• [What to work on]: In the book-review post below, condense the paragraph beginning "If there's one thing I love" into a shorter version that keeps its main facts.

# Excerpted passage start

Sunday, May 25, 2008

Snuff by Chuck Palahniuk


Ah, good ole Chuck. You can always rely on him for a zany, "out there" kind of read. This one is no exception. Porn star Cassie Wright is seeking to set the world record for the most men to sleep with on camera - a whopping 600. The novel centers on three particular individuals who are waiting for...um...their turn with Cassie. There are twists and turns and lots of...weird...stuff happens. I don't want to ruin anything - lets just say that if you consider yourself to be prudish, you might want to avoid this one.

The Space Between Us by Thrity Umrigar


If there's one thing I love, it's Indian authors - Salman Rushdie, Arundhati Roy, Rohinton Mistry, and now, Thrity Umrigar. Indian authors, as a rule, tend to write really depressing literature with such a light and humorous tone that it makes reading about poverty and slums much more palatable (and I don't feel like slitting my wrists afterwards).

# Excerpted passage end
# Supplied records start

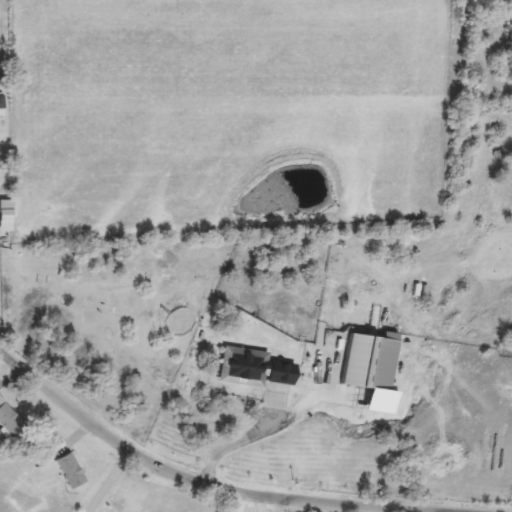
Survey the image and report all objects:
building: (366, 363)
building: (366, 363)
building: (250, 368)
building: (251, 369)
building: (9, 423)
building: (9, 423)
road: (259, 432)
building: (67, 471)
building: (67, 472)
road: (187, 478)
road: (103, 479)
road: (246, 503)
road: (277, 505)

# Supplied records end

• [Answer]: The writer loves Indian authors, including Salman Rushdie, Arundhati Roy, Rohinton Mistry and now Thrity Umrigar. Their literature tends to be depressing, but its light, humorous tone makes reading about poverty and slums much more palatable.